== PROVIDED MATERIAL
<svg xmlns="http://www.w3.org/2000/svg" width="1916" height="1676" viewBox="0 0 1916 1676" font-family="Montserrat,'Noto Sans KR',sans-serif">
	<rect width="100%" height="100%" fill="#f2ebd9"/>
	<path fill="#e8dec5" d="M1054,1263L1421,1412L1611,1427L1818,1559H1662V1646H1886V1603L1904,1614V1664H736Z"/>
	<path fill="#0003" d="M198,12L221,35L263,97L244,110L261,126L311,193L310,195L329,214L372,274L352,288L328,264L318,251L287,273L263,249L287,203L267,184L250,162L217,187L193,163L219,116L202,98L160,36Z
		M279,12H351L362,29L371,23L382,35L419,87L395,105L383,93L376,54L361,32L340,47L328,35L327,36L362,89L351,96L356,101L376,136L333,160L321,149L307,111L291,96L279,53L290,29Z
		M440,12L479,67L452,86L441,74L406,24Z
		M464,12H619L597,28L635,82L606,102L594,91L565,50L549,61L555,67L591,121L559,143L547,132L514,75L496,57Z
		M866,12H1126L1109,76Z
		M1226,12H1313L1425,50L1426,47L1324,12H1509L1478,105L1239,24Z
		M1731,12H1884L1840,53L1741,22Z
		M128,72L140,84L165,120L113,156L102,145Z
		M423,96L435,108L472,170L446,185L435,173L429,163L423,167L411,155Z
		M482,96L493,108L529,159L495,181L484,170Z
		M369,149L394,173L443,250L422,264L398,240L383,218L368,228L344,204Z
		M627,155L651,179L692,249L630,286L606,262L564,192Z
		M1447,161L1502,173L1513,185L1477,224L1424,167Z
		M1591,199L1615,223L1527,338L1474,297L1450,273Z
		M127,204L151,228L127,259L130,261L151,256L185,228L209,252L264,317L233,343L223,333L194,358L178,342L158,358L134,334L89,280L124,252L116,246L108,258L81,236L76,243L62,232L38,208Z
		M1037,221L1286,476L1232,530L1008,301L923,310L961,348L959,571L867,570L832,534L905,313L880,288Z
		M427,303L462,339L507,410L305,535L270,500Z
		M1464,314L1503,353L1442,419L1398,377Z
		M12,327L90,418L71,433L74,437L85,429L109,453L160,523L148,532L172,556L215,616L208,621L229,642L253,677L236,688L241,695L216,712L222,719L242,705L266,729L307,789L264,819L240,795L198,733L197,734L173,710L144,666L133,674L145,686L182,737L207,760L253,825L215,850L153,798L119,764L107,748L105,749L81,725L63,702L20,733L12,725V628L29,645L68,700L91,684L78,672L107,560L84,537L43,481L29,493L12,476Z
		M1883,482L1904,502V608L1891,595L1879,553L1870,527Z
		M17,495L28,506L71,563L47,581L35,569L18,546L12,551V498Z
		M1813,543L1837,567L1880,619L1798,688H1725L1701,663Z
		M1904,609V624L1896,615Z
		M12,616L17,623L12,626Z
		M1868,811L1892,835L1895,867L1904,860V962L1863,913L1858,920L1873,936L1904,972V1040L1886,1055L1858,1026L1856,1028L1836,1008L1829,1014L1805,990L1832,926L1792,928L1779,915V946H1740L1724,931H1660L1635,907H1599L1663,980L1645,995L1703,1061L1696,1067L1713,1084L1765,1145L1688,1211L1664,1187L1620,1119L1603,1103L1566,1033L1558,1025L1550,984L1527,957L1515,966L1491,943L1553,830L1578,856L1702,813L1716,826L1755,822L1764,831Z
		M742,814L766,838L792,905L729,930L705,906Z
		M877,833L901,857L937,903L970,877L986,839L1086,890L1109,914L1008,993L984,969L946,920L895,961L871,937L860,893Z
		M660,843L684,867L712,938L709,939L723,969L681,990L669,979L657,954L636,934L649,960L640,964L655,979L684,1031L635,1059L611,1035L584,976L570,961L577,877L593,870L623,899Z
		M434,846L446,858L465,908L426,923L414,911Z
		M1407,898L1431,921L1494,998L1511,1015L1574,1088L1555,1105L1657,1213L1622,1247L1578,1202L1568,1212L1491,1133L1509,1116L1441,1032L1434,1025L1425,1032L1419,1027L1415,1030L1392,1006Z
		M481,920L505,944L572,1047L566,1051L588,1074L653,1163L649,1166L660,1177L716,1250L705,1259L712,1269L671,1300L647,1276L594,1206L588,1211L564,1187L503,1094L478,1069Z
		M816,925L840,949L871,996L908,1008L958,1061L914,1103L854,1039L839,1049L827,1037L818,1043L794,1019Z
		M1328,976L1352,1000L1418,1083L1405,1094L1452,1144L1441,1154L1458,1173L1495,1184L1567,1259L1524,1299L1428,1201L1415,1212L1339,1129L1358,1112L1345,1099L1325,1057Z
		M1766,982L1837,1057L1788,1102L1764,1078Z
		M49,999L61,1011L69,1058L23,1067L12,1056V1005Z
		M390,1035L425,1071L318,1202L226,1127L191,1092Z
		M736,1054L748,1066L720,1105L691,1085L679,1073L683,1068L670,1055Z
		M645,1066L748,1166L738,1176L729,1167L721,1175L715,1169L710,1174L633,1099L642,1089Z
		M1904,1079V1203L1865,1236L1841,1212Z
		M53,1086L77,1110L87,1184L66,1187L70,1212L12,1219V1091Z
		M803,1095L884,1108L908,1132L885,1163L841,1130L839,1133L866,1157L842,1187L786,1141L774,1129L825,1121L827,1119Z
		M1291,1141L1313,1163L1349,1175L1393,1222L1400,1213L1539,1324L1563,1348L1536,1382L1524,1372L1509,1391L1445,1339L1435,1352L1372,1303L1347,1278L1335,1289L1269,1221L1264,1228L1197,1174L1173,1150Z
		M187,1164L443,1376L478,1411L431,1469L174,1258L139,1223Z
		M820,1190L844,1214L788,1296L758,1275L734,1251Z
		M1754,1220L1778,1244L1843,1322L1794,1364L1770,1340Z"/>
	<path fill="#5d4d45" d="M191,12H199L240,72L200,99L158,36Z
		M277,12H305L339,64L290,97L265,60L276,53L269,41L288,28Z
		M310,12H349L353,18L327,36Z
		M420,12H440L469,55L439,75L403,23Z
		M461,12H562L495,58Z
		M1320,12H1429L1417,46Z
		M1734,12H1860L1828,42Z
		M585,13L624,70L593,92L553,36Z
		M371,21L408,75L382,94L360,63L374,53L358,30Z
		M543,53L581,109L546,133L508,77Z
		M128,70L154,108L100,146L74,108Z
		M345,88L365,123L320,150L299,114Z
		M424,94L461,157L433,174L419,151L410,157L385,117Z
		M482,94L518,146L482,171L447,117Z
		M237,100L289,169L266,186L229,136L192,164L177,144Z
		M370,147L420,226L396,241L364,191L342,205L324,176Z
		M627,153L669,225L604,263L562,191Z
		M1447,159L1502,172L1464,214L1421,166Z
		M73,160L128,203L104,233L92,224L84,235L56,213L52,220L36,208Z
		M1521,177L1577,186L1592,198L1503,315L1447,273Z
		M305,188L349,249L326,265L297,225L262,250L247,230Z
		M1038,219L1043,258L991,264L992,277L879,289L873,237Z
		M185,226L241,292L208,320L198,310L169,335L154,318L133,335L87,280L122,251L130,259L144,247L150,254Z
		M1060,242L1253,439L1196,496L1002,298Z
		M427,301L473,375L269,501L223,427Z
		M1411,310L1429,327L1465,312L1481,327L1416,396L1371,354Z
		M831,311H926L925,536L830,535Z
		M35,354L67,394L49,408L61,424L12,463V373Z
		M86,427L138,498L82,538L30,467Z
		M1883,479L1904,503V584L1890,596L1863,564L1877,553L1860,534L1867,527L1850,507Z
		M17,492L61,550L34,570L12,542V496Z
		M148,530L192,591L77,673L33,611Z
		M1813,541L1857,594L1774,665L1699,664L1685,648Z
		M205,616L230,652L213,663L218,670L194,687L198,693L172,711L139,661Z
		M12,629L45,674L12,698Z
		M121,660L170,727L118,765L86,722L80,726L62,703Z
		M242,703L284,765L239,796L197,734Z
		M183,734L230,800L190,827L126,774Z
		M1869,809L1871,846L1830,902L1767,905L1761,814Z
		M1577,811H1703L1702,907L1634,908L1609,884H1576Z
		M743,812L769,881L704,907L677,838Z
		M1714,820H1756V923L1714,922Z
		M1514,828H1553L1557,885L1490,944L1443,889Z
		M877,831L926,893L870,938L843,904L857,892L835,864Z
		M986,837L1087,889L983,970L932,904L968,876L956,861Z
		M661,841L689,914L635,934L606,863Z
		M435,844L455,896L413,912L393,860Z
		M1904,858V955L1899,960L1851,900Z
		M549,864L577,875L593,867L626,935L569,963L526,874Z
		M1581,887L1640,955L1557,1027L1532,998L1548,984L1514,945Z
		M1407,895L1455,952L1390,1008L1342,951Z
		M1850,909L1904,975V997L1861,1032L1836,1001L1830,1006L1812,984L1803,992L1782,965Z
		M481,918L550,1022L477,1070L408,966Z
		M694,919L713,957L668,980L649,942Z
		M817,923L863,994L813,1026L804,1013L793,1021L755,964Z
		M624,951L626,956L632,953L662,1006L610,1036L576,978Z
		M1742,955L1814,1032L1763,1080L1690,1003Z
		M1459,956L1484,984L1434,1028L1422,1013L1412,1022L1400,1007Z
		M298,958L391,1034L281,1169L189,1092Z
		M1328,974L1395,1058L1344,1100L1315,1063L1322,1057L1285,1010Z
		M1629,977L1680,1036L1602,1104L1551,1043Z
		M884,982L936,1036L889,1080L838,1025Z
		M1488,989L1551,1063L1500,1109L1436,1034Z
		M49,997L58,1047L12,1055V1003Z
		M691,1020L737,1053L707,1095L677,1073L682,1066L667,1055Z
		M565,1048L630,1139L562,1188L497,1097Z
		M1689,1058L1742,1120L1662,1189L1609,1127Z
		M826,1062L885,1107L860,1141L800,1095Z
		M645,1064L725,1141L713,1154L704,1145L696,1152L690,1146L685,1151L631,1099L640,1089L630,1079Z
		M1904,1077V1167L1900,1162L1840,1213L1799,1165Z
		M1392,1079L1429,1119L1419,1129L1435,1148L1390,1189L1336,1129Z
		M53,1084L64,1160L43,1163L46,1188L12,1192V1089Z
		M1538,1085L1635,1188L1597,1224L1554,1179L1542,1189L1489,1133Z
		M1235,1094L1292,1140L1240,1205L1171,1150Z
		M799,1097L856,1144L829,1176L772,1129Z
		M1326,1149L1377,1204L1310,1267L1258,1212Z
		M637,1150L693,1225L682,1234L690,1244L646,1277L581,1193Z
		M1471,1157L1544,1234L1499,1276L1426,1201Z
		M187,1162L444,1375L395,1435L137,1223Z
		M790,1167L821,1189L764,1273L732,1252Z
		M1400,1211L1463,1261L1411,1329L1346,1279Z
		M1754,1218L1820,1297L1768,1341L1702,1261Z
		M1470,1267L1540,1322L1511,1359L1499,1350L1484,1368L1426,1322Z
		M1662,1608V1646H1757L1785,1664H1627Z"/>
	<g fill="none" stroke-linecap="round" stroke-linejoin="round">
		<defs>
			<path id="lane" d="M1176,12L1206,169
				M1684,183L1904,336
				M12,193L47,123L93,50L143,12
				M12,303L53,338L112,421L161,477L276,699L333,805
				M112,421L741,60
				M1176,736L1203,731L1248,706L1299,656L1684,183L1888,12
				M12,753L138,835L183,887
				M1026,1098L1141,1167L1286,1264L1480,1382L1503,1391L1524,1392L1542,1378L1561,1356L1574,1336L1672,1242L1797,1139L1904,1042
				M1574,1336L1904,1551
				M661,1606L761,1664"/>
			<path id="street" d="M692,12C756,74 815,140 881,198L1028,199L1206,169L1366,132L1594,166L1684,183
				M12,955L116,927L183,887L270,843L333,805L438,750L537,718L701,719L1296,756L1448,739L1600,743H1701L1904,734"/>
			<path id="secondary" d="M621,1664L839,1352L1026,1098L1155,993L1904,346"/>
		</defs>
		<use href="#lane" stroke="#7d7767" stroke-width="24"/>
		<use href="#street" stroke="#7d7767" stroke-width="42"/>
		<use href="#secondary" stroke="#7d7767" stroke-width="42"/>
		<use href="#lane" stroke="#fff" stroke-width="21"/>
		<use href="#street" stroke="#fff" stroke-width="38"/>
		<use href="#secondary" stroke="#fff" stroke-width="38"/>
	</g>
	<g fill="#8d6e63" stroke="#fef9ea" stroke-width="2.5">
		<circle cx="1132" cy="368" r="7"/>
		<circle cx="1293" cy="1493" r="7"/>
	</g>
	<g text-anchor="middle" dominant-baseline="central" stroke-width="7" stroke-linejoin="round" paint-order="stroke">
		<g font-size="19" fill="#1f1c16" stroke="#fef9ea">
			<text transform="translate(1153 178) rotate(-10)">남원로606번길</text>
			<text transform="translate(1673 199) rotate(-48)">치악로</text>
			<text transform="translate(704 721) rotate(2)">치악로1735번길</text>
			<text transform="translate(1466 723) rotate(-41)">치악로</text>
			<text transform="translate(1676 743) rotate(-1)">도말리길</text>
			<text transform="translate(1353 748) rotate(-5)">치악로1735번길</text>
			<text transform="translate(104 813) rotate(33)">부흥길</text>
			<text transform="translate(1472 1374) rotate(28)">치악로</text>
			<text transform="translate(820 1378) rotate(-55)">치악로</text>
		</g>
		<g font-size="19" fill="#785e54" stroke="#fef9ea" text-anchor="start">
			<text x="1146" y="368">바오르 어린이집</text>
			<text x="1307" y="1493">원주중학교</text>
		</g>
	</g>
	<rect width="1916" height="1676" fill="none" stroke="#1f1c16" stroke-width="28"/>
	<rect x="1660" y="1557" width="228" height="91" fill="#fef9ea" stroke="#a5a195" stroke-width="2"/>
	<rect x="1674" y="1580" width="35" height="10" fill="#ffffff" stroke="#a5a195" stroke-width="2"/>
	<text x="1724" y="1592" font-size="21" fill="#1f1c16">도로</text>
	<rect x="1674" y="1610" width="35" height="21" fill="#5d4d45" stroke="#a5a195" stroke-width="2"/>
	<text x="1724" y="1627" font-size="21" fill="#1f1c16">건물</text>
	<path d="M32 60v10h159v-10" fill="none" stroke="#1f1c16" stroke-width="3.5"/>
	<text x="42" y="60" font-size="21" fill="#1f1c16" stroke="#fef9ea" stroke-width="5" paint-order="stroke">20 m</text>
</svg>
====
_TASK INSTRUCTIONS:_ For this exercise, copy every line of the data that holds "round".

_RESPONSE:_
	<g fill="none" stroke-linecap="round" stroke-linejoin="round">
	<g text-anchor="middle" dominant-baseline="central" stroke-width="7" stroke-linejoin="round" paint-order="stroke">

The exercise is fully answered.